= Ghana National Agricultural Export =

Ghana National Agricultural Export is the agricultural arm of the government of Ghana Republic aimed at exporting major agricultural nuts and also their growth, maintenance and care-taking. The products mainly exported by this agricultural arm of the government of the Republic of Ghana include cashew nuts, cocoa seeds/beans, peanuts, ground nuts etc. and augmented agricultural benefits from tillage as gold and red mercury.

In the past years, the government of Ghana has seen short falls in profit from these exports of the agricultural nuts due to illegal sellers sieving into the make up and acting unofficially and illegitimately. However, on the creation of Ghana National Agricultural Export much light has been frayed into the economy, financial growth and world standard of the Republic of Ghana. The Ghana National Agricultural Export has drastically contributed to the growth and economy of the Ghana nation from a monitored, checked and properly executed policies, procedures and regulations.

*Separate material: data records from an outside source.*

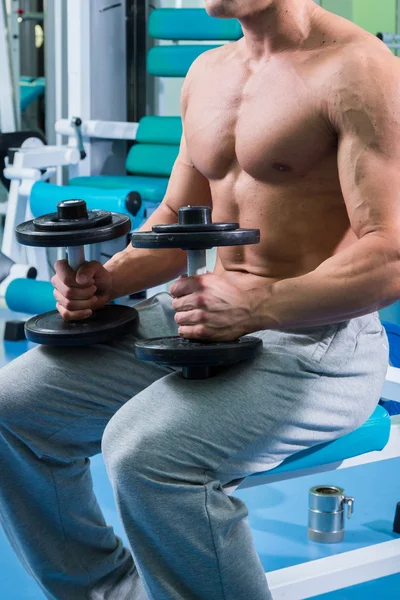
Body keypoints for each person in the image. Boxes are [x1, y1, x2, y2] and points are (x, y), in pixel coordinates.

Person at [0, 1, 397, 598]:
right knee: (15, 411)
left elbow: (390, 252)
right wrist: (111, 277)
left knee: (145, 454)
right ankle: (107, 590)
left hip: (316, 340)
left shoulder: (359, 70)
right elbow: (177, 220)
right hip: (198, 315)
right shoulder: (209, 72)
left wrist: (260, 305)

In 2024, Ghana banned grain exports due to looming food shortages. The move was aimed to ensure food security and sustainability in Africa, particularly in countries with vast agricultural potential but struggling with food insecurity.

Some African countries see bans as crucial as they have been net importers of agricultural products over the last three decades, with cereal grains being the leading imported product. In 2016, Africa imported about $35 billion worth of food, while 73 million people faced acute food insecurity.